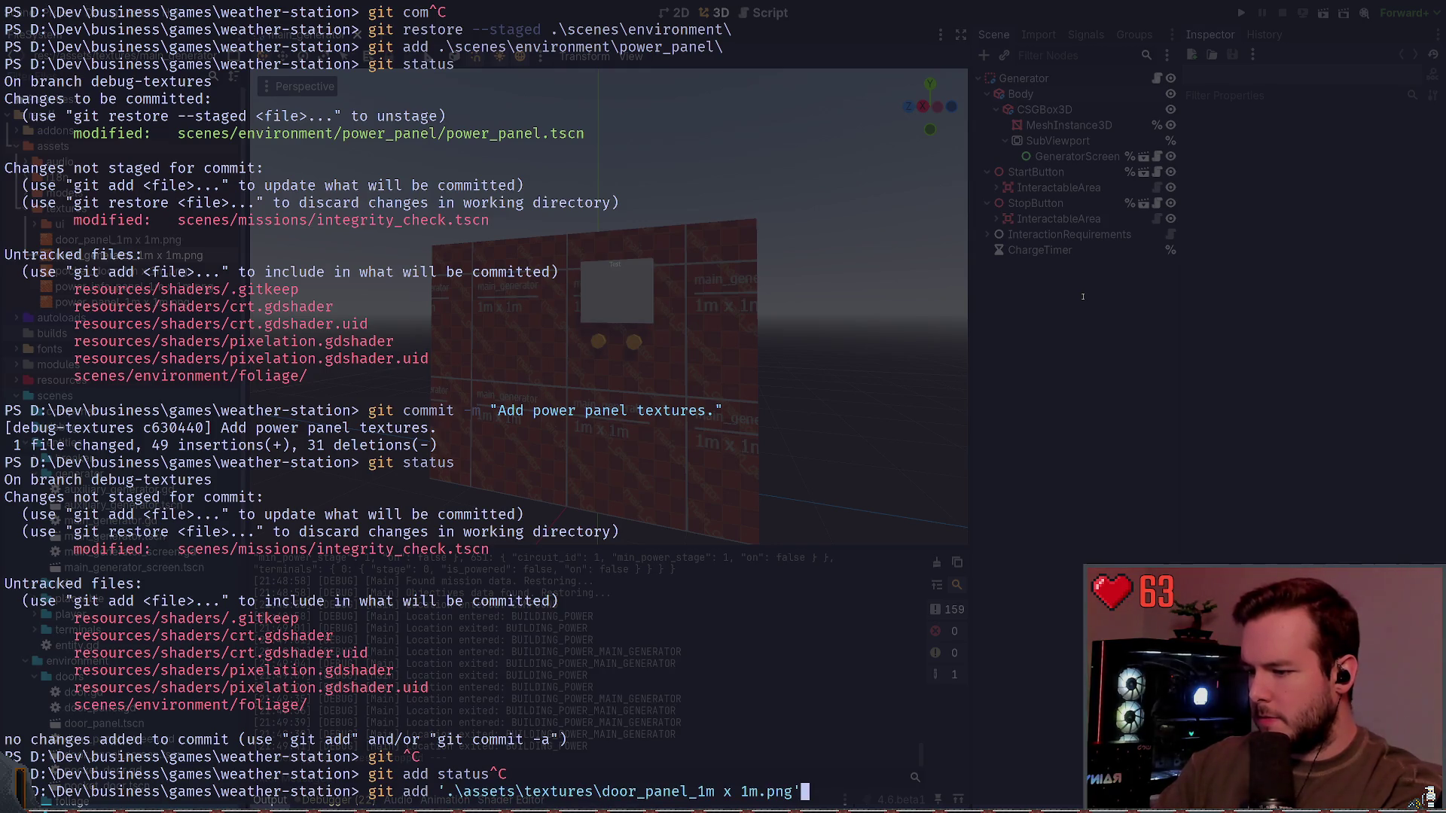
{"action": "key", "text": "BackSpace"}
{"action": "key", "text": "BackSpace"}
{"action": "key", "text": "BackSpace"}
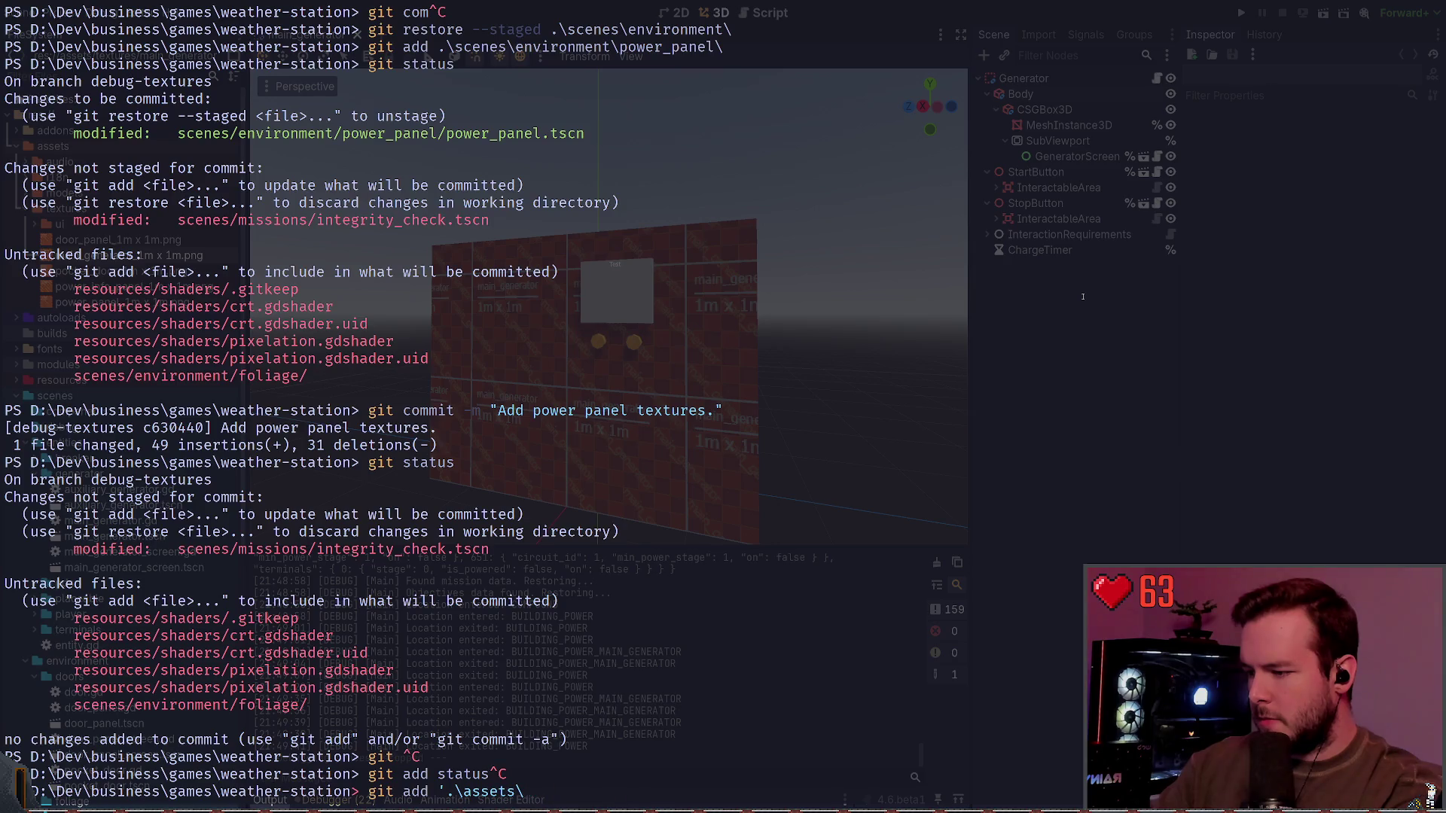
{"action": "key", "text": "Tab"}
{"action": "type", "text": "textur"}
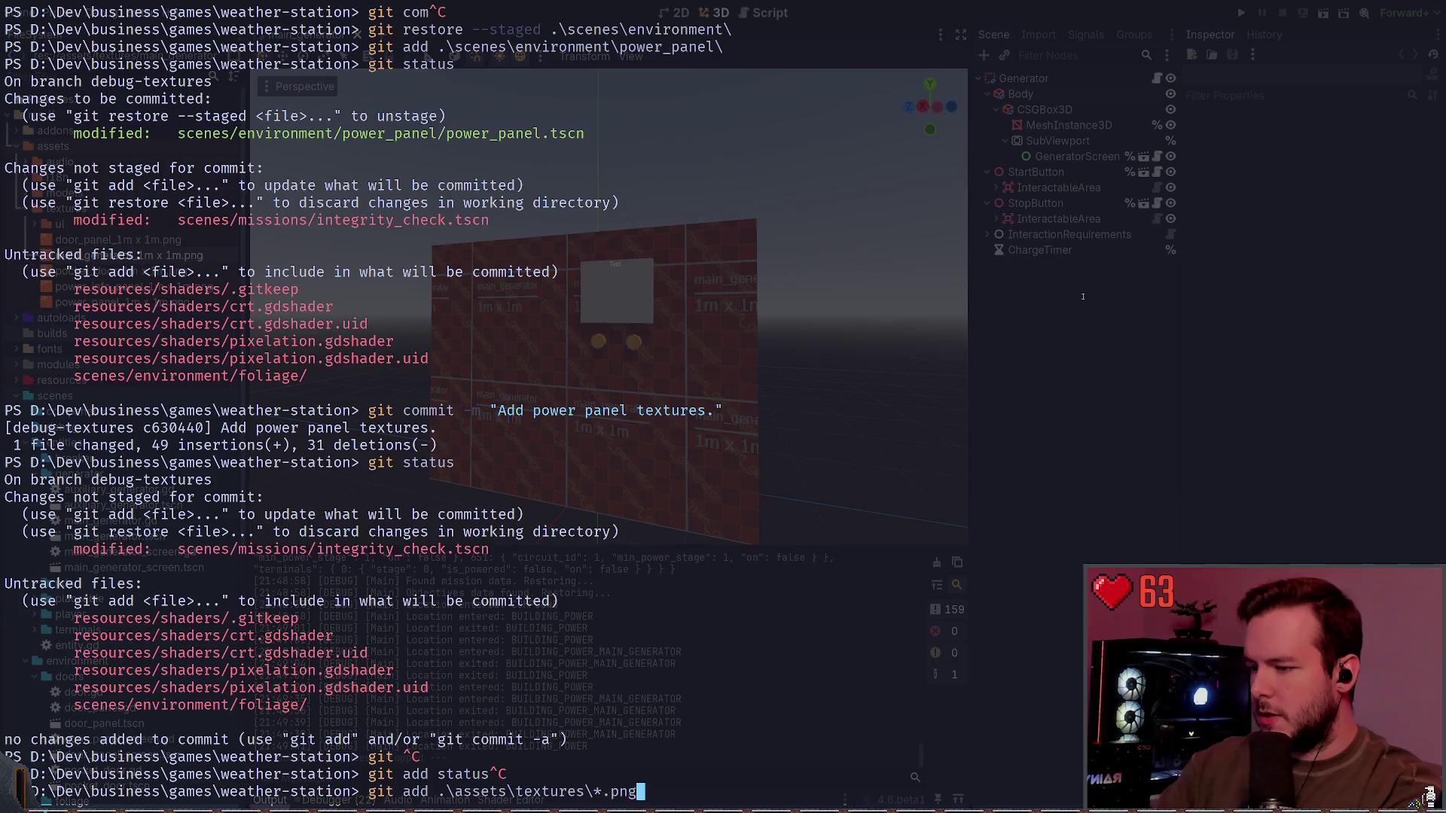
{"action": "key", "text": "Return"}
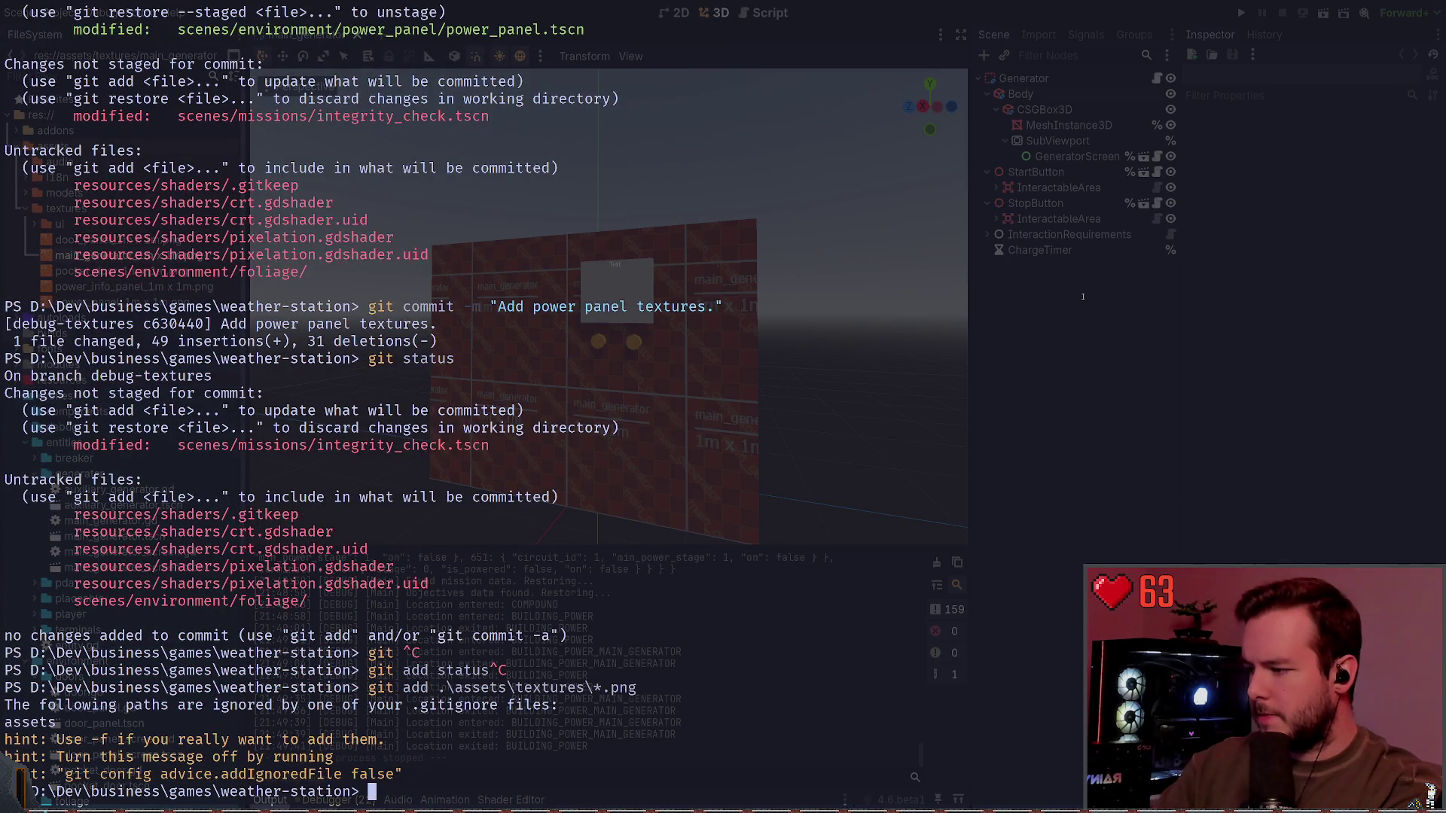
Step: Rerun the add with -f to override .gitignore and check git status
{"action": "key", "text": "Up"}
-.-.-
### [Aim of the task]
Across all the records above, how many lines hold the word "text"? Answer with only that number.

### [Solution to the problem]
7